REQUIRED ACTION 1:
Answer these from the interview with Sue Baldassano:
(a) In what year was she working as a cook at Angelica Kitchen?
(b) At what corner was Angelica Kitchen located?
(c) How much did she earn a day as the cook?
REQUIRED ACTION 2: Please reproduce all of the dataset records word for word, leaving the pictures out.

START PROVIDED TEXT

HIGH HOPES - Sue Baldassano & Her Time Release Love Potion

Interview by Dale Kaplan
Images by Sue Baldassano

I love Susan Baldassano and  her stories about New York in the 1980’s, This Valentine’s Day, I was lucky enough to sit  down with the chef, artist and native New Yorker, as she recalled her wild adventures in unrequited love and the circumstances that inspired the invention and preparation of her exclusive love potion that worked. See recipe here

WHAT WERE YOU DOING WHEN YOU CREATED YOUR LOVE POTION?

It  was 1988 and I was working at Angelica Kitchen as a cook.  Angelica was one of the first macrobiotic restaurants in Manhattan located on St, Marks and 1st Ave. Believe me, In those days there was nothing cool about working in a restaurant,  This was before the concept of celebrity chefs and artisanal brussel sprouts You were either some type of loser or hopefully on your way to doing something else. The staff included an eclectic mix of opera singers, drag queens, ex cons, artists etc.   When my Sicilian grandmother found out that I was working as a cook she was not happy. She would say “I did not come over on a boat from Sicily so my granddaughter could work in a kitchen” . Dressed in her tomato stained flowered apron cooking a gravy, she would shrug and exclaim in her Italian accent  “But if your like it, what can I say?” But I knew that she was mortified.

DESCRIBE THE LOWER EAST SIDE  IN THE LATE 1980’s?

The neighborhood was dicey. It was not the hipster hood of today. I started my day when the drunks, drug addicts and prostitutes were wrapping things up for the evening.  My shift started at 5:00 a.m. and ended at 9:00 a.m. I lived on 1st Avenue and 1st Street. My commute to work involved impersonating a human speed bullet as I ran down 1st ave to St. Mark’s Place fearing for my safety.  When I moved to Long Island City my commute changed. I took a car service to my job and would offer the driver an extra tip if he would wait for me to open up the restaurant’s heavy metal gate.   Once a driver complained that the car service had under charged me . He went into a rage and kicked me out of the car at 4:45 am. It was scary and crazy. The cab ride cost $10.00 and I only earned $40.00 a day as the cook. Even more remarkable is the fact that I I was able to support myself making $200.00 a week in N.Y.C. After my shift I would go to AA, not Alcoholics Anonymous but Artists Anonymous, a support group for struggling artists. It was quite a crew of kvetchers and characters.

END PROVIDED TEXT
START THE DATA

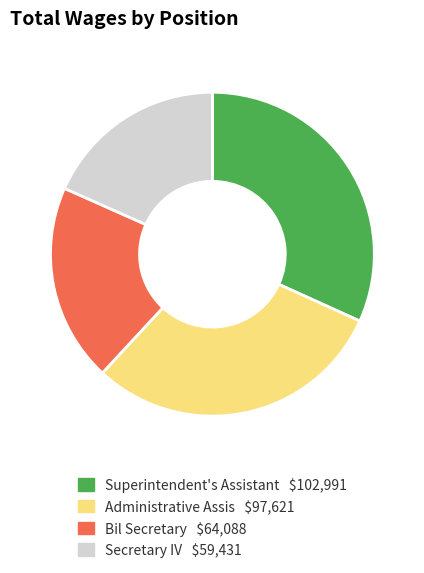

Is Administrative Assis $97,621 the majority of the pie?

No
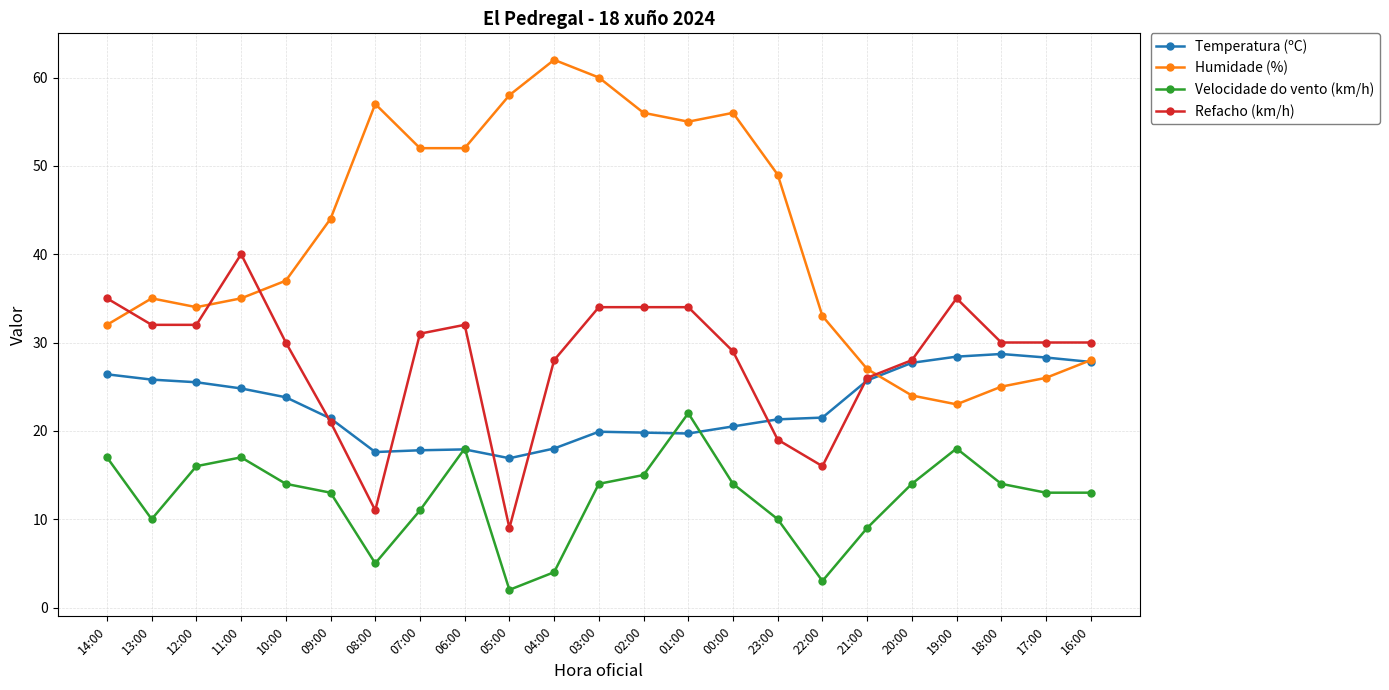

What is the total value across all series at 22:00?

73.5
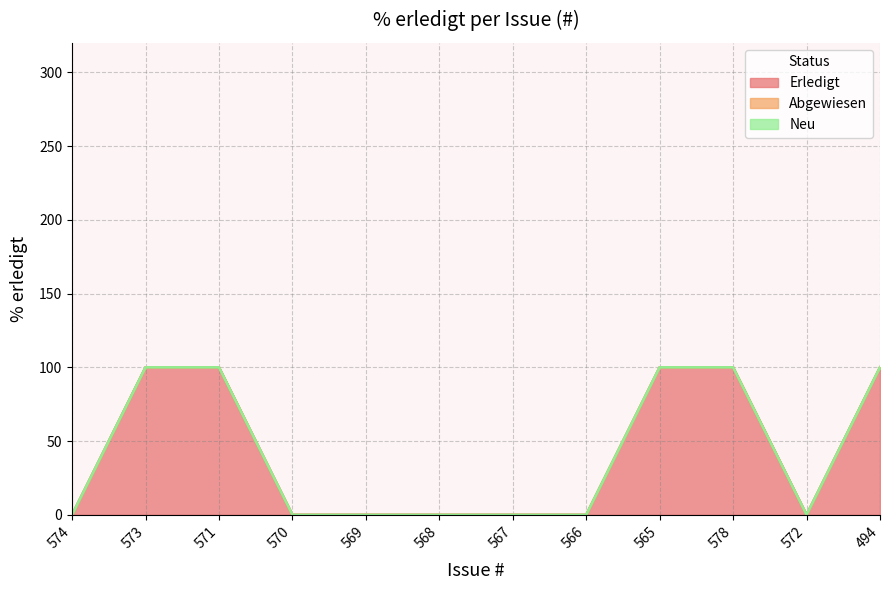

Rank the categories by value from highest to lowest.

573, 571, 565, 578, 494, 574, 570, 569, 568, 567, 566, 572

END THE DATA

WORKED SOLUTION 1:
(a) 1988
(b) St. Marks and 1st Ave
(c) $40.00

WORKED SOLUTION 2:
Is Administrative Assis $97,621 the majority of the pie?

No

What is the total value across all series at 22:00?

73.5

Rank the categories by value from highest to lowest.

573, 571, 565, 578, 494, 574, 570, 569, 568, 567, 566, 572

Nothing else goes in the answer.